Tasks and exercises.
**a)** From the passage on werf cleanup below, list the steps of the algorithm that selects which images to delete.
**b)** Please extend the passage on werf cleanup below, picking up after its last line.

Given passage.
It is worth noting that:

  • You can safely clean up the outdated data at any time, manually or automatically, with no risk of losing critical data that are used in production.
  • Moreover, werf can automatically clean up the outdated data on the host as part of any werf command’s regular operation.
  • werf isn’t supposed to run the complete data cleanup automatically due to the possibility of losing data used in production. The total data cleanup should be run manually and by a knowledgeable person.

Cleaning up the container registry

Cleaning up outdated data

The werf cleanup command is designed to run on a schedule. werf performs the (safe) cleanup according to the specified cleanup policies.

The algorithm automatically selects the images to delete. It consists of the following steps:

  • Pulling the necessary data from the container registry.
  • Preparing a list of images to keep. werf leaves intact:
  • Deleting all the remaining images.

Raw data.
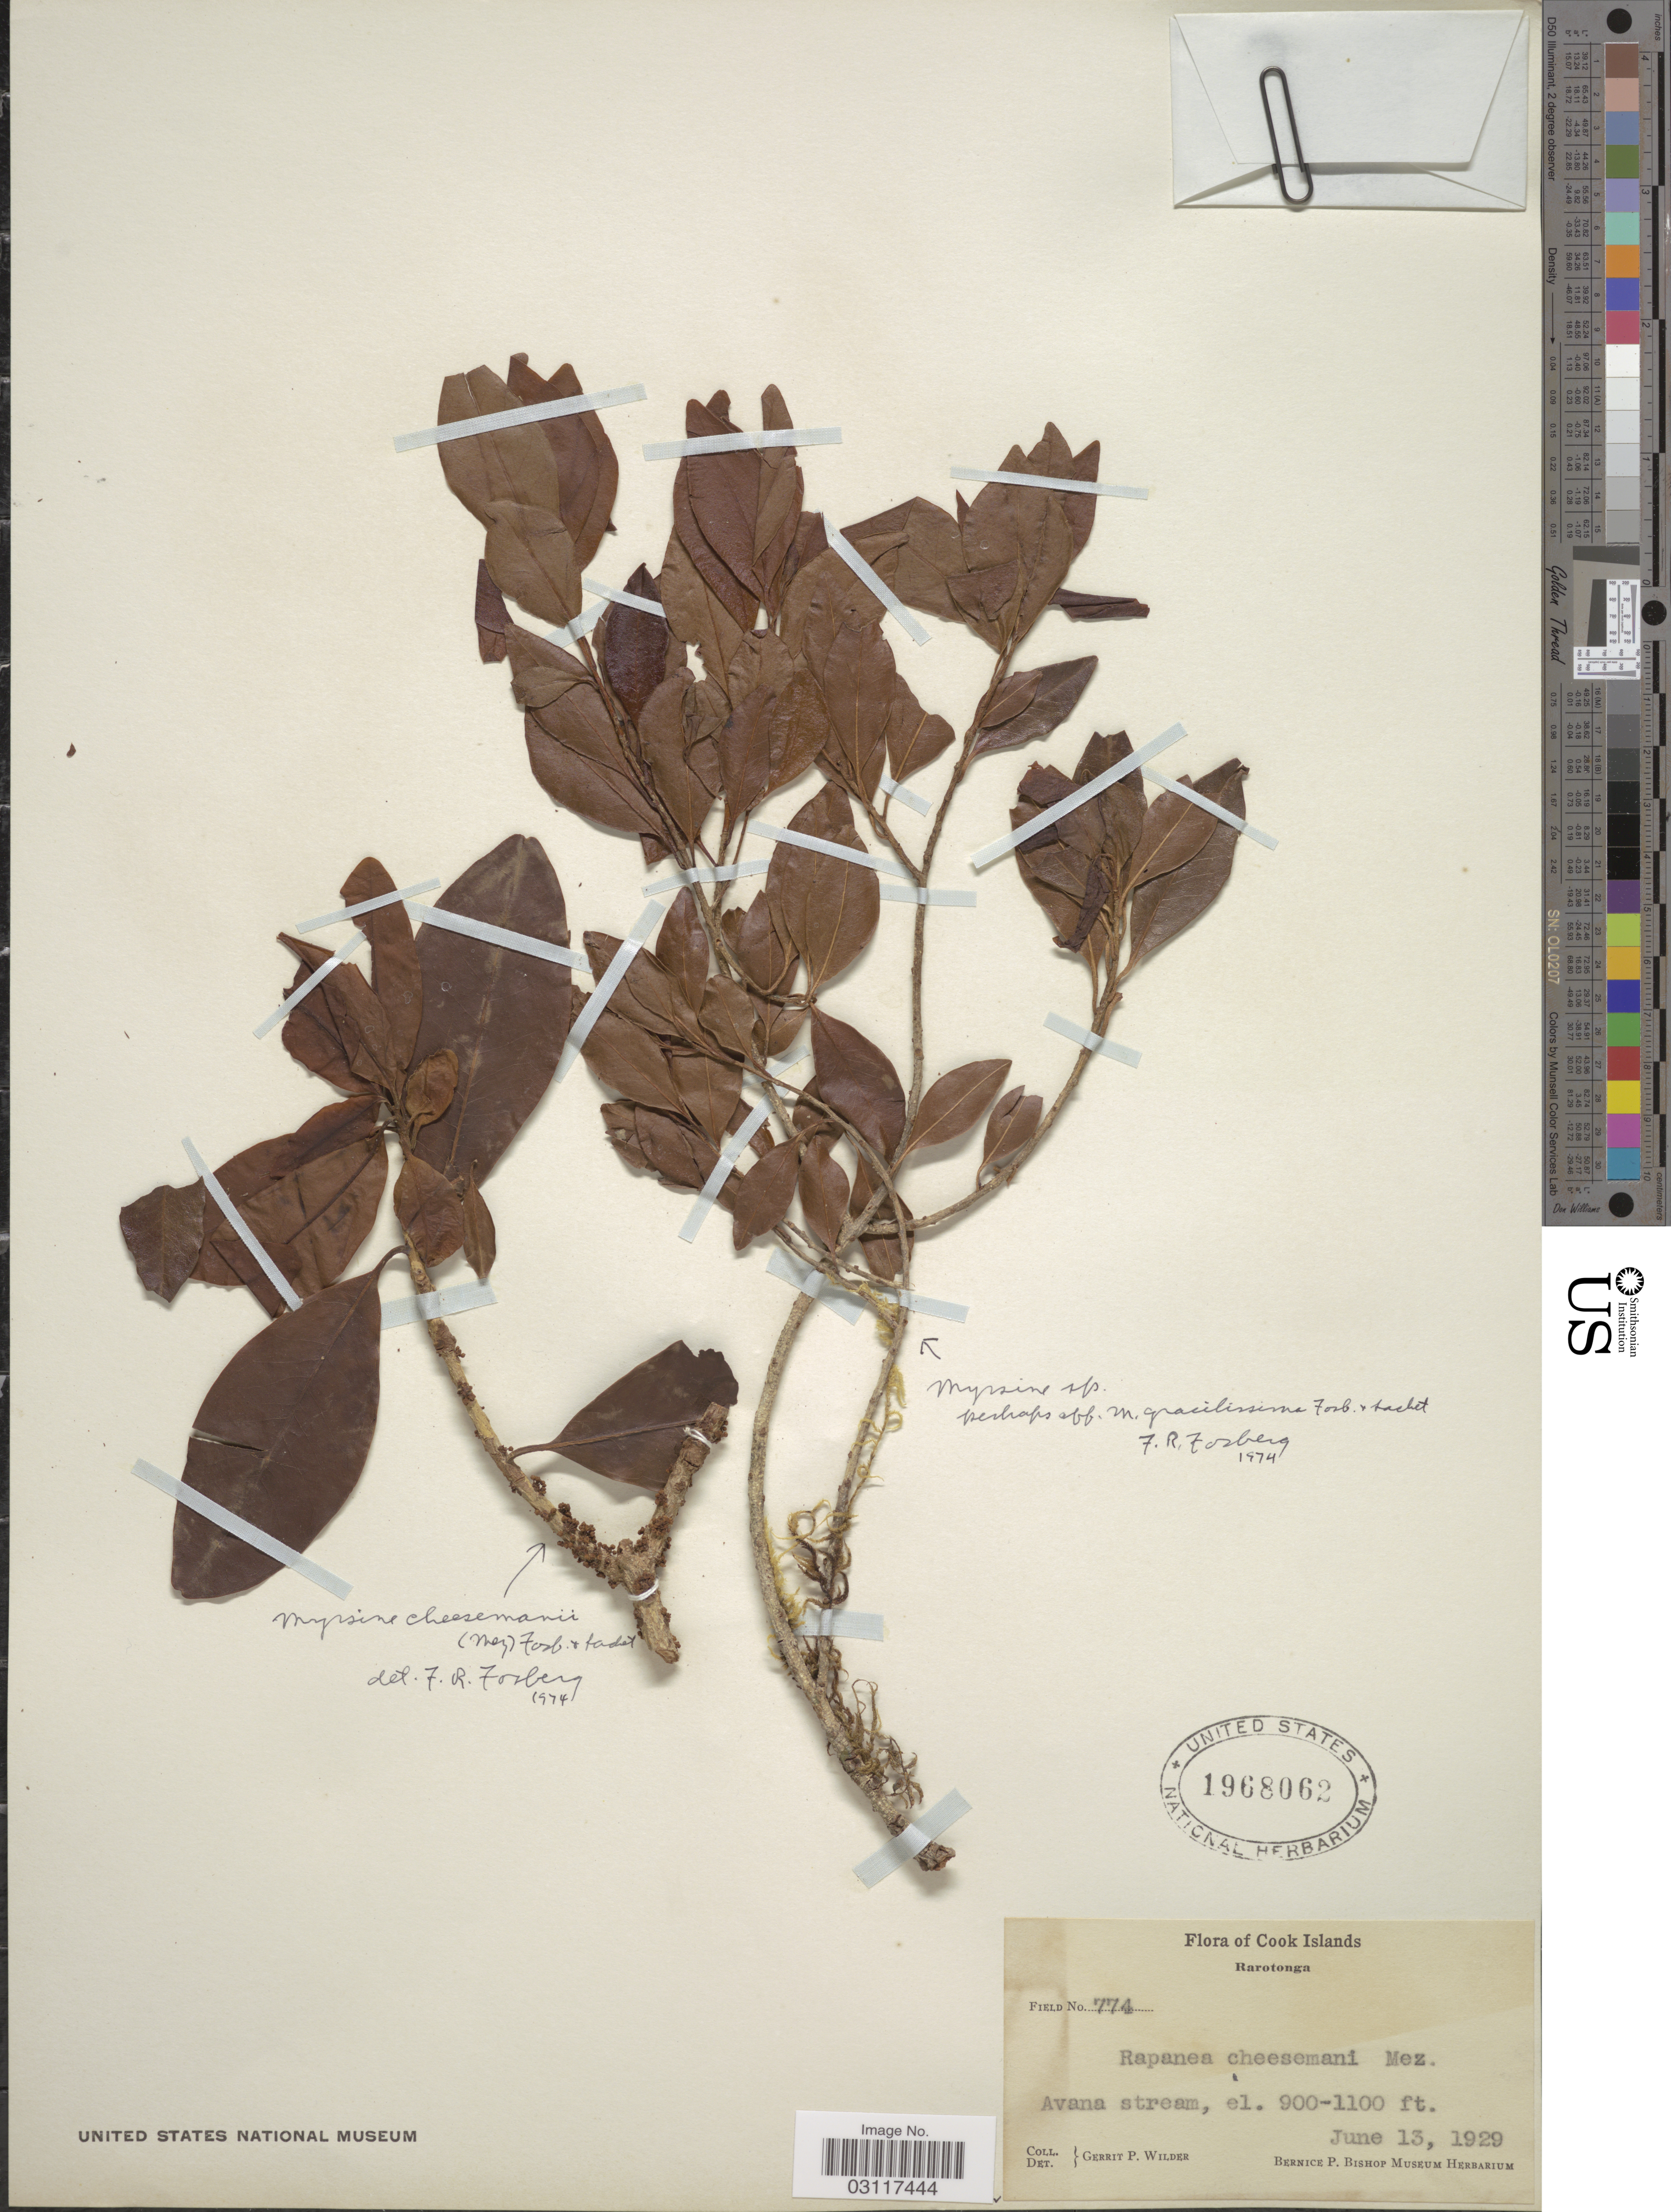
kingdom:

Per-task outputs.
**a)**
- Pulling the necessary data from the container registry.
- Preparing a list of images to keep.
- Deleting all the remaining images.

**b)**
Images in Kubernetes

werf connects to all Kubernetes clusters described in all configuration contexts of kubectl. It then collects image names for the following object types: pod, deployment, replicaset, statefulset, daemonset, job, cronjob, replicationcontroller.

The user can configure werf’s behavior using the following parameters (and related environment variables):

  • --kube-config, --kube-config-base64 set out the kubectl configuration (by default, the user-defined configuration at ~/.kube/config is used);
  • --kube-context scans a specific context;
  • --scan-context-namespace-only scans the namespace linked to a specific context (by default, all namespaces are scanned).
  • --without-kube disables Kubernetes scanning.

As long as some object in the Kubernetes cluster uses an image, werf will never delete this image from the container registry. In other words, if you run some object in a Kubernetes cluster, werf will not delete its related images under any circumstances during the cleanup.

Scanning the git history

werf’s cleanup algorithm uses the fact that the container registry keeps the information about the commits on which the build is based (it does not matter if an image was added to the container registry or some changes were made to it). For each build, werf saves the information about the commit, stage digest, and the image name to the registry (for each image defined in werf.yaml).

Once the new commit triggers the build process, werf adds the information that the stage digest corresponds to a specific commit to the registry (even if the resulting image does not change).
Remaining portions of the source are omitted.